The European Union Chamber of Commerce in Beijing published a lengthy report on Tuesday, criticizing the China Manufacturing 2025 strategy. It says foreign companies are being unfairly treated, and warns that government subsidies could create huge overcapacity in certain sectors.
Dubbed the "Made in China" plan by Chinese media, the strategy adopted in 2015 outlines how Beijing plans to accelerate growth in 10 industries, including robotics, electric cars and next generation technology.

The "broad set of policy tools" Beijing is deploying "are highly problematic," the chamber said in its report.
It cited unfair treatment of foreign automakers as one example. In order to produce and sell electric vehicles in China, European companies are being pushed to share their battery technology with Chinese partners.

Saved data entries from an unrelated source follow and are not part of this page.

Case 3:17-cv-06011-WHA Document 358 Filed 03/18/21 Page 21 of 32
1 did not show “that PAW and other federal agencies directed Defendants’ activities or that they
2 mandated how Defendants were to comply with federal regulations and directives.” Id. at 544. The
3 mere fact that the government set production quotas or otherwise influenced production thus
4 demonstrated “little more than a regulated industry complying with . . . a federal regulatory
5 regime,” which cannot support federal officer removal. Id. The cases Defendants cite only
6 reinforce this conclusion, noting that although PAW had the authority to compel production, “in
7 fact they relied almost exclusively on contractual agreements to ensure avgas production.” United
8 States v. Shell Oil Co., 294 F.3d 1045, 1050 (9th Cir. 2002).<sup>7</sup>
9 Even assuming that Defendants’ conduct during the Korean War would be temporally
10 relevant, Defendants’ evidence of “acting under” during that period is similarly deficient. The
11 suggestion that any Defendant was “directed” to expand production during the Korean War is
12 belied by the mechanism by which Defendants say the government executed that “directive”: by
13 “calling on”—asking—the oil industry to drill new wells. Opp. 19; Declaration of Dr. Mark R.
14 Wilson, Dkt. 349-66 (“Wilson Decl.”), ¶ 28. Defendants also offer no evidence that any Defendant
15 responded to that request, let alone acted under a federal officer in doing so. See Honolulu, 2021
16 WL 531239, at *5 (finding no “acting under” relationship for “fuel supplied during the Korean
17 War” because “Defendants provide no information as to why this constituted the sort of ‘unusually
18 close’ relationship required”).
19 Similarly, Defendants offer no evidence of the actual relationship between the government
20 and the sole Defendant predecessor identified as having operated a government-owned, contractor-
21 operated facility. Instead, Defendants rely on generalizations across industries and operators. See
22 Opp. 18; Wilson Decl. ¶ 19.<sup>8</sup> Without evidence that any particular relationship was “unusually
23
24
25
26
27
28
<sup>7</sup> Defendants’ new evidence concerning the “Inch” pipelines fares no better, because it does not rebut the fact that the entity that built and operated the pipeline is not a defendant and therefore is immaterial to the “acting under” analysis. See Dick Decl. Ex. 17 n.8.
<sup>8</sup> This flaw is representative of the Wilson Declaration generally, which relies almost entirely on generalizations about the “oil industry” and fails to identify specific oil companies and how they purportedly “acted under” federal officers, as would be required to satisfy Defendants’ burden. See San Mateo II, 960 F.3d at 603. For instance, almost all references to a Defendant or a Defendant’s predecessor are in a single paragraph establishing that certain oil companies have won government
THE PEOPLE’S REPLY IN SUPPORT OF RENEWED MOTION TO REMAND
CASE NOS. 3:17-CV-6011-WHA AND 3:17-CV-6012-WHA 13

"European business is facing intense pressure to turn over advanced technology in exchange for near-term market access," the report said.

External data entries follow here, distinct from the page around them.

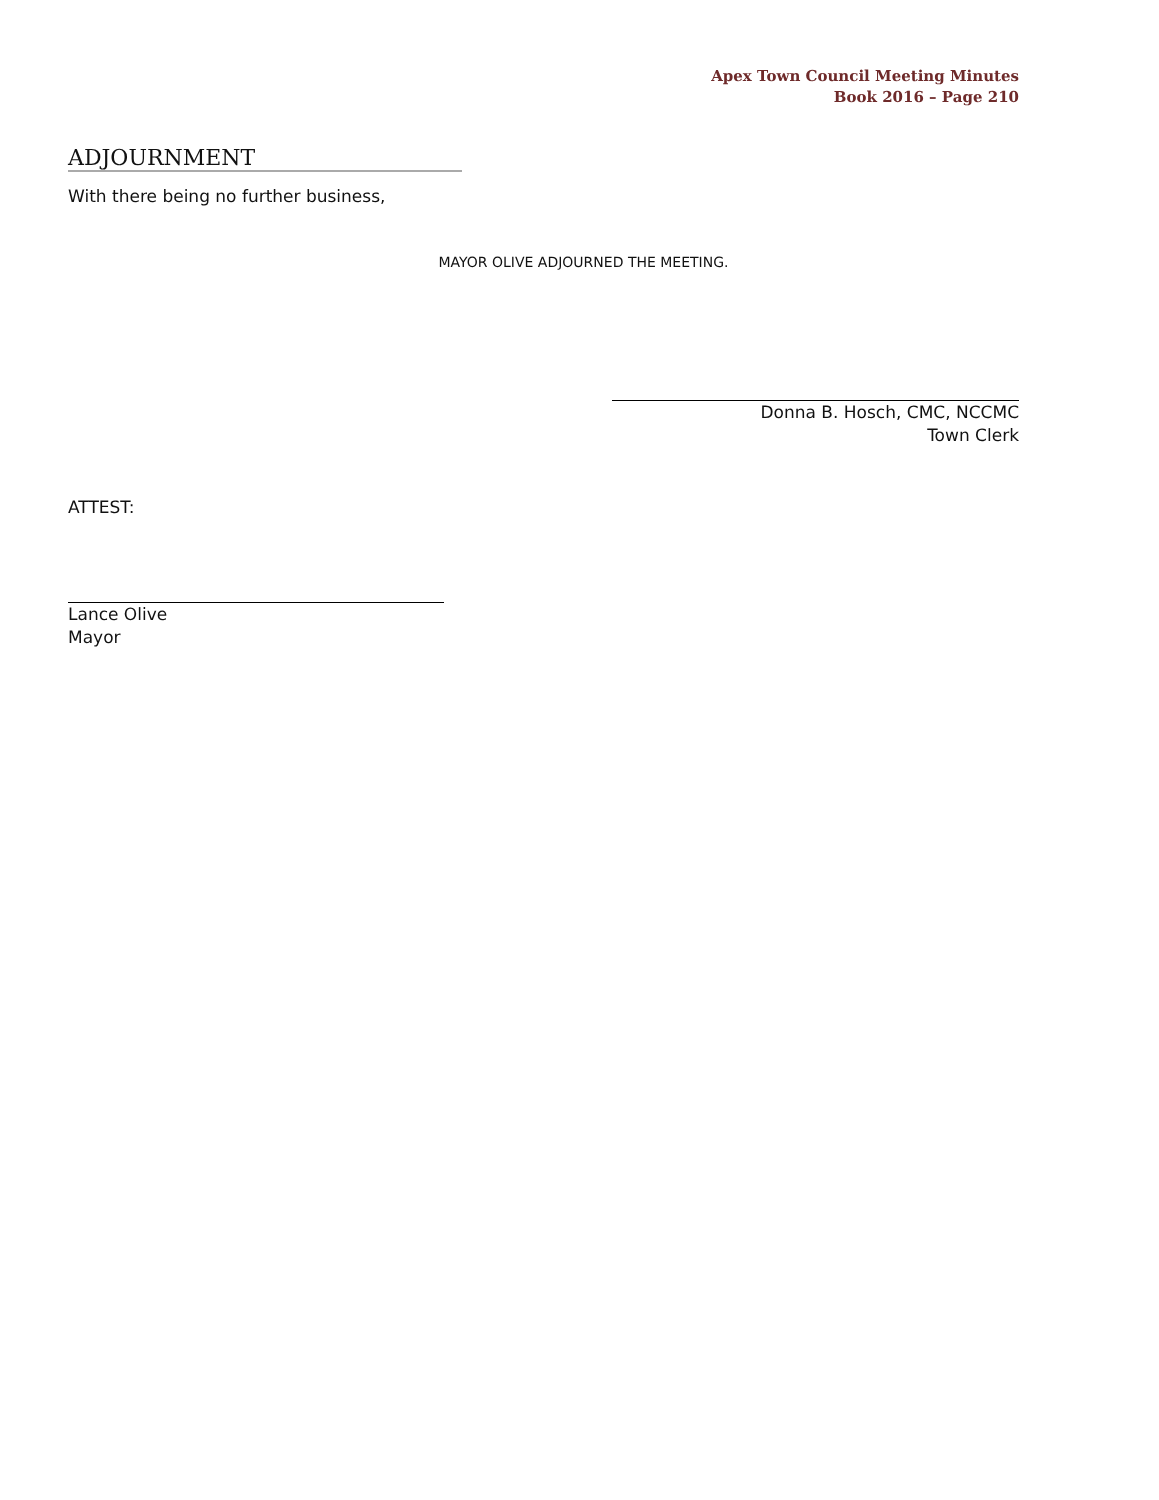Apex Town Council Meeting Minutes
Book 2016 – Page 210
ADJOURNMENT
With there being no further business,
MAYOR OLIVE ADJOURNED THE MEETING.
Donna B. Hosch, CMC, NCCMC
Town Clerk
ATTEST:
Lance Olive
Mayor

That kind of pressure is a violation of China's commitments to the World Trade Organization, the chamber said.
The report also notes that China is subsidizing local producers of electric and plug-in hybrid vehicles, again in possible violation of the country's commitments to the WTO.

Beijing wants Chinese manufacturers to have more than 80% of the domestic market for such vehicles by 2025, the chamber said, citing a publication on the Ministry of Industry and Information Technology's website.
Other policies, including "staggering" subsidies running to hundreds of billions of euros, are already harming European businesses in other sectors.

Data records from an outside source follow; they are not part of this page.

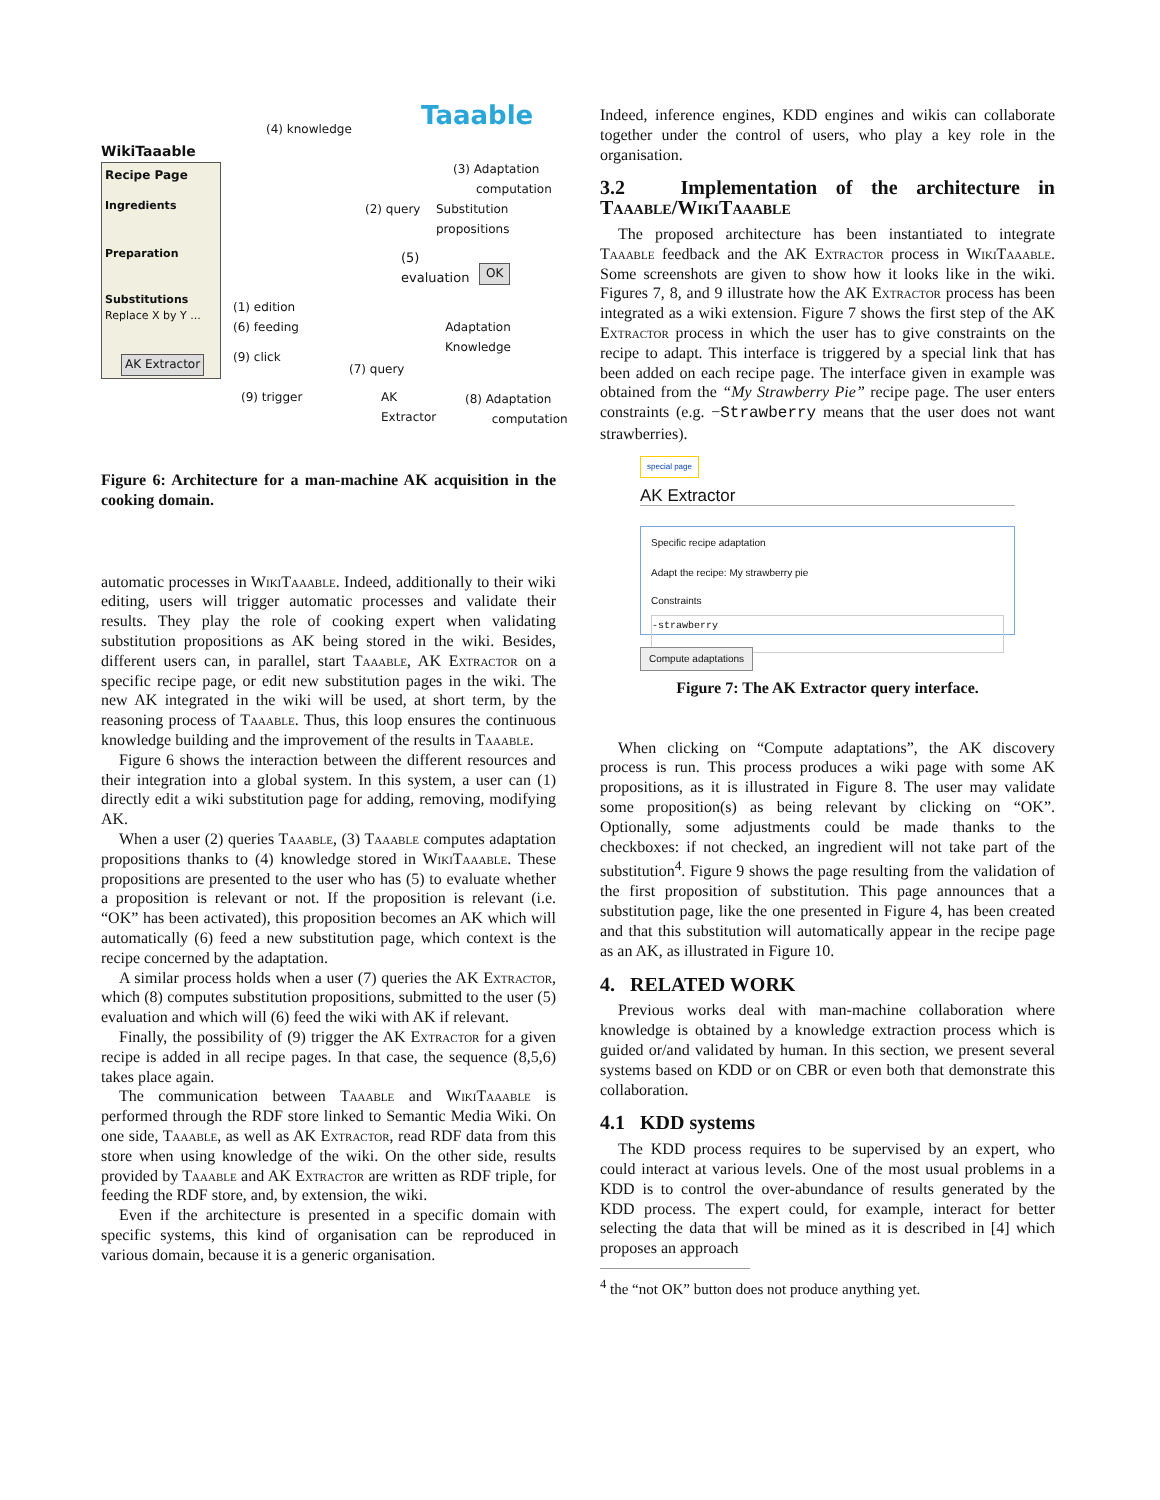WikiTaaable
Recipe Page
Ingredients
Preparation
Substitutions
Replace X by Y ...
AK Extractor
(4) knowledge Taaable
(3) Adaptation
computation
(2) query
Substitution
propositions
(5)
evaluation
OK
(1) edition
(6) feeding
Adaptation
Knowledge
(9) click
(7) query
(9) trigger
AK
Extractor
(8) Adaptation
computation
Figure 6: Architecture for a man-machine AK acquisition in the cooking domain.
automatic processes in Wiki Taaable. Indeed, additionally to their wiki editing, users will trigger automatic processes and validate their results. They play the role of cooking expert when validating substitution propositions as AK being stored in the wiki. Besides, different users can, in parallel, start Taaable, AK Extractor on a specific recipe page, or edit new substitution pages in the wiki. The new AK integrated in the wiki will be used, at short term, by the reasoning process of Taaable. Thus, this loop ensures the continuous knowledge building and the improvement of the results in Taaable.
Figure 6 shows the interaction between the different resources and their integration into a global system. In this system, a user can (1) directly edit a wiki substitution page for adding, removing, modifying AK.
When a user (2) queries Taaable, (3) Taaable computes adaptation propositions thanks to (4) knowledge stored in Wiki Taaable. These propositions are presented to the user who has (5) to evaluate whether a proposition is relevant or not. If the proposition is relevant (i.e. “OK” has been activated), this proposition becomes an AK which will automatically (6) feed a new substitution page, which context is the recipe concerned by the adaptation.
A similar process holds when a user (7) queries the AK Extractor, which (8) computes substitution propositions, submitted to the user (5) evaluation and which will (6) feed the wiki with AK if relevant.
Finally, the possibility of (9) trigger the AK Extractor for a given recipe is added in all recipe pages. In that case, the sequence (8,5,6) takes place again.
The communication between Taaable and Wiki Taaable is performed through the RDF store linked to Semantic Media Wiki. On one side, Taaable, as well as AK Extractor, read RDF data from this store when using knowledge of the wiki. On the other side, results provided by Taaable and AK Extractor are written as RDF triple, for feeding the RDF store, and, by extension, the wiki.
Even if the architecture is presented in a specific domain with specific systems, this kind of organisation can be reproduced in various domain, because it is a generic organisation.
Indeed, inference engines, KDD engines and wikis can collaborate together under the control of users, who play a key role in the organisation.
3.2 Implementation of the architecture in Taaable/Wiki Taaable
The proposed architecture has been instantiated to integrate Taaable feedback and the AK Extractor process in Wiki Taaable. Some screenshots are given to show how it looks like in the wiki. Figures 7, 8, and 9 illustrate how the AK Extractor process has been integrated as a wiki extension. Figure 7 shows the first step of the AK Extractor process in which the user has to give constraints on the recipe to adapt. This interface is triggered by a special link that has been added on each recipe page. The interface given in example was obtained from the “My Strawberry Pie” recipe page. The user enters constraints (e.g. −Strawberry means that the user does not want strawberries).
special page
AK Extractor
Specific recipe adaptation
Adapt the recipe: My strawberry pie
Constraints
-strawberry
Compute adaptations
Figure 7: The AK Extractor query interface.
When clicking on “Compute adaptations”, the AK discovery process is run. This process produces a wiki page with some AK propositions, as it is illustrated in Figure 8. The user may validate some proposition(s) as being relevant by clicking on “OK”. Optionally, some adjustments could be made thanks to the checkboxes: if not checked, an ingredient will not take part of the substitution<sup>4</sup>. Figure 9 shows the page resulting from the validation of the first proposition of substitution. This page announces that a substitution page, like the one presented in Figure 4, has been created and that this substitution will automatically appear in the recipe page as an AK, as illustrated in Figure 10.
4. RELATED WORK
Previous works deal with man-machine collaboration where knowledge is obtained by a knowledge extraction process which is guided or/and validated by human. In this section, we present several systems based on KDD or on CBR or even both that demonstrate this collaboration.
4.1 KDD systems
The KDD process requires to be supervised by an expert, who could interact at various levels. One of the most usual problems in a KDD is to control the over-abundance of results generated by the KDD process. The expert could, for example, interact for better selecting the data that will be mined as it is described in [4] which proposes an approach
<sup>4</sup> the “not OK” button does not produce anything yet.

For instance, generous government handouts to the industrial robotics sector could swamp the market with overcapacity, the chamber said.
Foreign companies doing business in China frequently cry foul, accusing Beijing of rolling out policies intentionally designed to cripple international businesses.

Tuesday's report is consistent with findings from a survey the chamber published in June, where European companies said they were getting a tougher deal than Chinese companies.

Similarly, the American Chamber of Commerce in China published a survey last year, in which 77% of firms who responded said they felt less welcome in the country than before.